How to complete this task:
Update the lines from the one containing "# Currently the" to the one containing "- /edit_checklist: Brings" by changing "thread" to "post" wherever it occurs. Keep everything else the same.
Records for processing section start
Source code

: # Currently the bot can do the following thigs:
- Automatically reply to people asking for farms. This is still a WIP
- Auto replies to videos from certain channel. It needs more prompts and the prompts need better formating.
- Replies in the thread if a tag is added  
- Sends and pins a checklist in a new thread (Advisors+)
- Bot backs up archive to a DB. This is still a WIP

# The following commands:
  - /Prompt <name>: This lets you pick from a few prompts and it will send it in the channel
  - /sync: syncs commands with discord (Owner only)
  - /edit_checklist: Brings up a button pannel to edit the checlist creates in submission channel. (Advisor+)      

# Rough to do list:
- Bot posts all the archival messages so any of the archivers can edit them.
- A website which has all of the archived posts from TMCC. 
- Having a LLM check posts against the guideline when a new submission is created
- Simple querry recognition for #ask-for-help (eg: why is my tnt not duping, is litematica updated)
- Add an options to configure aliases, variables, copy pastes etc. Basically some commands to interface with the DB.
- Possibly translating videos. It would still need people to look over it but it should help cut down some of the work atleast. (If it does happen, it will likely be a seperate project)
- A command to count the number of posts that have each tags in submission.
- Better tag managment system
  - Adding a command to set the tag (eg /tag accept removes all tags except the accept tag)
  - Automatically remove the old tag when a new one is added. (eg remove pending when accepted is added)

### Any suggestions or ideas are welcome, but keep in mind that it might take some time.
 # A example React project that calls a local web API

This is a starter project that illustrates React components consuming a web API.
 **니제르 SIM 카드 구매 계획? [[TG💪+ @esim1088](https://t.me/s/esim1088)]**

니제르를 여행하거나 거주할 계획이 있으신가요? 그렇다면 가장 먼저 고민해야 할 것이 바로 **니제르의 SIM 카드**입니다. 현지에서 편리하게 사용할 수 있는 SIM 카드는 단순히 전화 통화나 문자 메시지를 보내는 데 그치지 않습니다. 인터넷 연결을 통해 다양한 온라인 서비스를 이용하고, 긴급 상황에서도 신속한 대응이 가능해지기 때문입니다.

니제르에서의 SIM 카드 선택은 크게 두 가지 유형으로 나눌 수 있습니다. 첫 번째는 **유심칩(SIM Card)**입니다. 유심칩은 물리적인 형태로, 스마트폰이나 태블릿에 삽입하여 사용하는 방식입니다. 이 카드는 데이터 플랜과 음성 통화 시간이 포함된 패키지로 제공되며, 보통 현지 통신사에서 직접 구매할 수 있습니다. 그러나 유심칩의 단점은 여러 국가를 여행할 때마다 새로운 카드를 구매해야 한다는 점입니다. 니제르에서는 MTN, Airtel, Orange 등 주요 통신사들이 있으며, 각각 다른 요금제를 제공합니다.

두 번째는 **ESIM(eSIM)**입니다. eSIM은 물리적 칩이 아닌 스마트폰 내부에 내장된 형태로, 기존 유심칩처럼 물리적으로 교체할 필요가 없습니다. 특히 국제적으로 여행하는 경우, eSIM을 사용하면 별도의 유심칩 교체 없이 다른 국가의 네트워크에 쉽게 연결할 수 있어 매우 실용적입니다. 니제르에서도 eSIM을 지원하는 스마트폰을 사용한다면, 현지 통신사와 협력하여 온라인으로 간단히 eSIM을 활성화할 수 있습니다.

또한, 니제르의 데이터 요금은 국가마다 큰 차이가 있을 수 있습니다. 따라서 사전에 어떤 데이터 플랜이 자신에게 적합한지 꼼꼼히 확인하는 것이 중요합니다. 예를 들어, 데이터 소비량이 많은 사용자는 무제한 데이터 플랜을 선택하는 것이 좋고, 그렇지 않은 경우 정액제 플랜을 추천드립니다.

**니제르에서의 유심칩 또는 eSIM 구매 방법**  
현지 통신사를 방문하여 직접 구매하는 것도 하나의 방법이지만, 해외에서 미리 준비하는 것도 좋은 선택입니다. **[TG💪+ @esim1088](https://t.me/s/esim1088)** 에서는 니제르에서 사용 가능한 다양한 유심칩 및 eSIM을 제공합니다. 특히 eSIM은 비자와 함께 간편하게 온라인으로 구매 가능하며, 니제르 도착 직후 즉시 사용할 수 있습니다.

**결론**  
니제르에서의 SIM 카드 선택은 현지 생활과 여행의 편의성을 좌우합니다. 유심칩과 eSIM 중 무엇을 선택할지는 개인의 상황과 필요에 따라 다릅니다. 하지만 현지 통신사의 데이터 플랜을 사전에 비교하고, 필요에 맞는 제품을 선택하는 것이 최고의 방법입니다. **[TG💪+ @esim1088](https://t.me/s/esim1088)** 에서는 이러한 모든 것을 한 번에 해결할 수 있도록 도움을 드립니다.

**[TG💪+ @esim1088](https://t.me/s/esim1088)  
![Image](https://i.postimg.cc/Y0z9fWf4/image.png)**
Records for processing section end
Reply:
: # Currently the bot can do the following thigs:
- Automatically reply to people asking for farms. This is still a WIP
- Auto replies to videos from certain channel. It needs more prompts and the prompts need better formating.
- Replies in the post if a tag is added  
- Sends and pins a checklist in a new post (Advisors+)
- Bot backs up archive to a DB. This is still a WIP

# The following commands:
  - /Prompt <name>: This lets you pick from a few prompts and it will send it in the channel
  - /sync: syncs commands with discord (Owner only)
  - /edit_checklist: Brings up a button pannel to edit the checlist creates in submission channel. (Advisor+)      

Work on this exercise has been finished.